Arizona launches site to net cash for border fence

Arizona launched a fundraising website Wednesday to build fencing along the U.S.-Mexico border, a newly authorized project that supporters said is needed to close gaps exploited by smugglers and illegal immigrants.

"Arizona once again has to do the job the federal government isn't," said state Sen. Steve Smith, a first-term Republican who sponsored the legislation authorizing the fence project.

Smith, Arizona Senate President Russell Pearce, state Attorney General Tom Horne, Maricopa County Sheriff Joe Arpaio and other supporters gathered Wednesday evening in a restaurant in Smith's legislative district to kick off the fundraising campaign.

The public will back the effort, Pearce predicted.

"I know where America stands," Pearce said. "We have a nation at risk. And why are we going to build a fence? Because you'll never get it built by the federal government."

The website,, received 884 online donations totaling $39,085 within its first 17 hours, said Arizona Senate spokesman Mike Philipsen.

Initial online donations ranged from the minimum of $5 to "dozens in the $250 to $500 range," Philipsen said. Contributions also can be mailed.

Smith said during a Tuesday interview that his initial goal is to raise $50 million.

"It's not my end goal," he said. "If we can raise $50 million, we're off to a fabulous start."

Smith said he was optimistic about the fundraising potential because people have donated nearly $3.8 million to a fund to defend the state's 2010 immigration enforcement law known as SB1010.

That effort raised money for "an intangible service — you're paying for a lawyer," Smith said. "This, you can taste and smell what you're getting — you're paying for a secure border."

What the money will actually buy has yet to be determined. A border security advisory committee consisting of legislators, state agency directors and county sheriffs will make recommendations to the Legislature on how and where to spend the money.

Fencing currently covers about 650 miles of the U.S.-Mexico border, or about one-third of the 2,000-mile boundary. It ranges in quality from simple barbed wire or vehicle barriers to carefully engineered, 18- to 30-foot high fences near cities.

Smugglers often circumvent the barriers by cutting or driving through them, climbing over them, or digging often-elaborate tunnels under them.

Wednesday's website launch was keyed to the date most new laws passed during the state Legislature's 2011 regular session go into effect.

While Arizona lawmakers rejected several immigration enforcement measures this year that were opposed by business groups, the border fence measure didn't get as much attention.

Democratic lawmakers say that the fence project is a misguided and piecemeal approach to border and immigration issues that should be tackled more comprehensively.

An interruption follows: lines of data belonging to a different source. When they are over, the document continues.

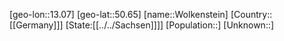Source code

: ﻿---
location: [50.65,13.07]
type: City
tags:
- geo/City


SpocWebEntityId: 35690
isDeleted: false
confidential: public

---
[geo-lon::13.07]
[geo-lat::50.65]
[name::Wolkenstein]
[Country::[[Germany]]]
[State:[[../../Sachsen]]]]
[Population::]
[Unknown::]


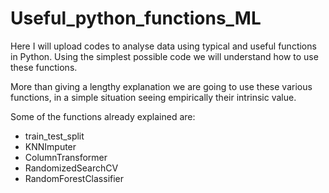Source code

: # Useful_python_functions_ML
Here I will upload codes to analyse data using typical and useful functions in Python.
Using the simplest possible code we will understand how to use these functions.

More than giving a lengthy explanation we are going to use these various functions,
in a simple situation seeing empirically their intrinsic value.

Some of the functions already explained are: 
* train_test_split
* KNNImputer
* ColumnTransformer
* RandomizedSearchCV
* RandomForestClassifier


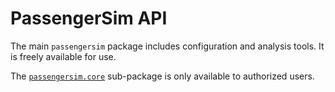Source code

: # PassengerSim API

The main `passengersim` package includes configuration and analysis tools.  It is
freely available for use.

The [`passengersim.core`](./Core) sub-package is only available to authorized users.
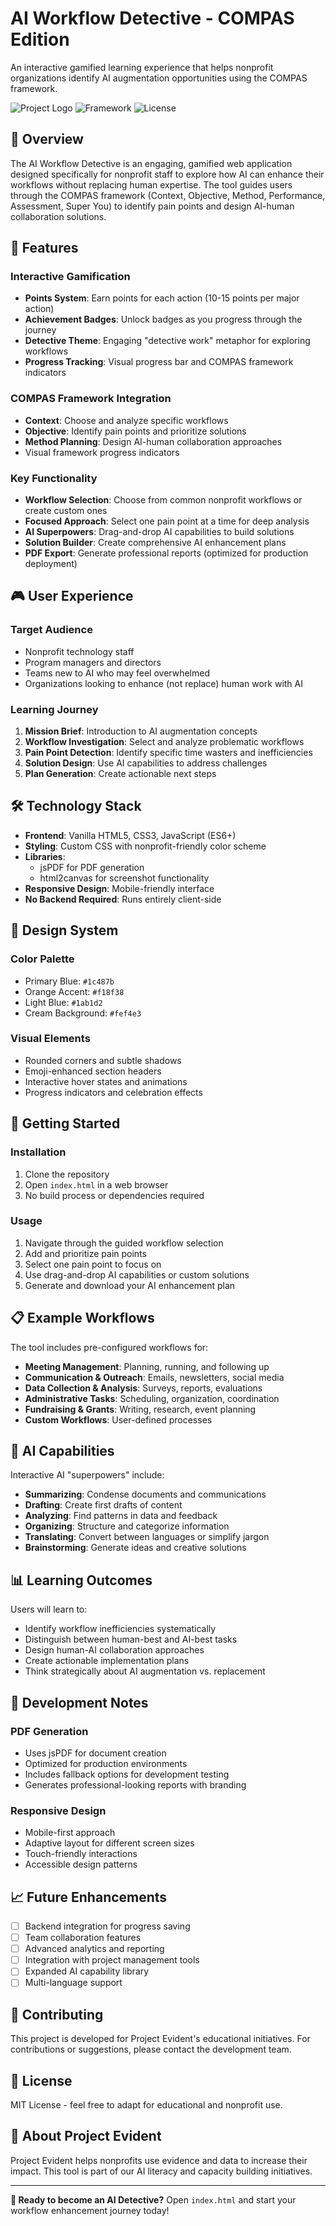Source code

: # AI Workflow Detective - COMPAS Edition

An interactive gamified learning experience that helps nonprofit organizations identify AI augmentation opportunities using the COMPAS framework.

![Project Logo](https://img.shields.io/badge/Project-Evident-blue)
![Framework](https://img.shields.io/badge/Framework-COMPAS-orange)
![License](https://img.shields.io/badge/License-MIT-green)

## 🎯 Overview

The AI Workflow Detective is an engaging, gamified web application designed specifically for nonprofit staff to explore how AI can enhance their workflows without replacing human expertise. The tool guides users through the COMPAS framework (Context, Objective, Method, Performance, Assessment, Super You) to identify pain points and design AI-human collaboration solutions.

## 🌟 Features

### Interactive Gamification
- **Points System**: Earn points for each action (10-15 points per major action)
- **Achievement Badges**: Unlock badges as you progress through the journey
- **Detective Theme**: Engaging "detective work" metaphor for exploring workflows
- **Progress Tracking**: Visual progress bar and COMPAS framework indicators

### COMPAS Framework Integration
- **Context**: Choose and analyze specific workflows
- **Objective**: Identify pain points and prioritize solutions
- **Method Planning**: Design AI-human collaboration approaches
- Visual framework progress indicators

### Key Functionality
- **Workflow Selection**: Choose from common nonprofit workflows or create custom ones
- **Focused Approach**: Select one pain point at a time for deep analysis
- **AI Superpowers**: Drag-and-drop AI capabilities to build solutions
- **Solution Builder**: Create comprehensive AI enhancement plans
- **PDF Export**: Generate professional reports (optimized for production deployment)

## 🎮 User Experience

### Target Audience
- Nonprofit technology staff
- Program managers and directors
- Teams new to AI who may feel overwhelmed
- Organizations looking to enhance (not replace) human work with AI

### Learning Journey
1. **Mission Brief**: Introduction to AI augmentation concepts
2. **Workflow Investigation**: Select and analyze problematic workflows
3. **Pain Point Detection**: Identify specific time wasters and inefficiencies
4. **Solution Design**: Use AI capabilities to address challenges
5. **Plan Generation**: Create actionable next steps

## 🛠 Technology Stack

- **Frontend**: Vanilla HTML5, CSS3, JavaScript (ES6+)
- **Styling**: Custom CSS with nonprofit-friendly color scheme
- **Libraries**: 
  - jsPDF for PDF generation
  - html2canvas for screenshot functionality
- **Responsive Design**: Mobile-friendly interface
- **No Backend Required**: Runs entirely client-side

## 🎨 Design System

### Color Palette
- Primary Blue: `#1c487b`
- Orange Accent: `#f18f38`  
- Light Blue: `#1ab1d2`
- Cream Background: `#fef4e3`

### Visual Elements
- Rounded corners and subtle shadows
- Emoji-enhanced section headers
- Interactive hover states and animations
- Progress indicators and celebration effects

## 🚀 Getting Started

### Installation
1. Clone the repository
2. Open `index.html` in a web browser
3. No build process or dependencies required

### Usage
1. Navigate through the guided workflow selection
2. Add and prioritize pain points
3. Select one pain point to focus on
4. Use drag-and-drop AI capabilities or custom solutions
5. Generate and download your AI enhancement plan

## 📋 Example Workflows

The tool includes pre-configured workflows for:
- **Meeting Management**: Planning, running, and following up
- **Communication & Outreach**: Emails, newsletters, social media
- **Data Collection & Analysis**: Surveys, reports, evaluations
- **Administrative Tasks**: Scheduling, organization, coordination
- **Fundraising & Grants**: Writing, research, event planning
- **Custom Workflows**: User-defined processes

## 🤖 AI Capabilities

Interactive AI "superpowers" include:
- **Summarizing**: Condense documents and communications
- **Drafting**: Create first drafts of content
- **Analyzing**: Find patterns in data and feedback
- **Organizing**: Structure and categorize information
- **Translating**: Convert between languages or simplify jargon
- **Brainstorming**: Generate ideas and creative solutions

## 📊 Learning Outcomes

Users will learn to:
- Identify workflow inefficiencies systematically
- Distinguish between human-best and AI-best tasks
- Design human-AI collaboration approaches
- Create actionable implementation plans
- Think strategically about AI augmentation vs. replacement

## 🔧 Development Notes

### PDF Generation
- Uses jsPDF for document creation
- Optimized for production environments
- Includes fallback options for development testing
- Generates professional-looking reports with branding

### Responsive Design
- Mobile-first approach
- Adaptive layout for different screen sizes
- Touch-friendly interactions
- Accessible design patterns

## 📈 Future Enhancements

- [ ] Backend integration for progress saving
- [ ] Team collaboration features
- [ ] Advanced analytics and reporting
- [ ] Integration with project management tools
- [ ] Expanded AI capability library
- [ ] Multi-language support

## 🤝 Contributing

This project is developed for Project Evident's educational initiatives. For contributions or suggestions, please contact the development team.

## 📄 License

MIT License - feel free to adapt for educational and nonprofit use.

## 🏢 About Project Evident

Project Evident helps nonprofits use evidence and data to increase their impact. This tool is part of our AI literacy and capacity building initiatives.

---

**🎯 Ready to become an AI Detective?** 
Open `index.html` and start your workflow enhancement journey today!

More recently, the Sierra Club said strengthened border barriers can damage the environment by causing flooding and blocking wildlife.

An immigrant-rights activist, Jaime Farrant of the Border Action Network, said the fence project could end up costing the state money if donations fall short and supporters press ahead anyway.

"We're just concerned this is playing politics with the border instead of trying to address border security seriously," Farrant said.

Smith and other Republicans argue that the federal government hasn't done enough to secure the border from crossings by illegal immigrants, drug smugglers and terrorists.

The new law authorizes use of inmate labor to help build the fence, which would go on private or government land. The federal government will be asked to allow construction of fencing on its easements along the border, but Smith said he also has specific state-owned and private land in mind.

The fundraising website's initial home page shows a location on the border where fencing currently consists of a series of vertical posts to bar vehicle crossings. In the foreground, ranch-style barbed-wire fencing intended to restrain livestock has a big gap.

The site also includes a state official's declaration that donations may qualify as state and federal income tax deductions. But it says donors should consult their tax advisers about that.

Smith said he expects the site's content will be updated as soon as Thursday. The advisory committee will get regular updates on how much money is raised, and a running tally may be added to the site, he said.

"We're going to be extraordinarily open and transparent to the penny of what we have," Smith said.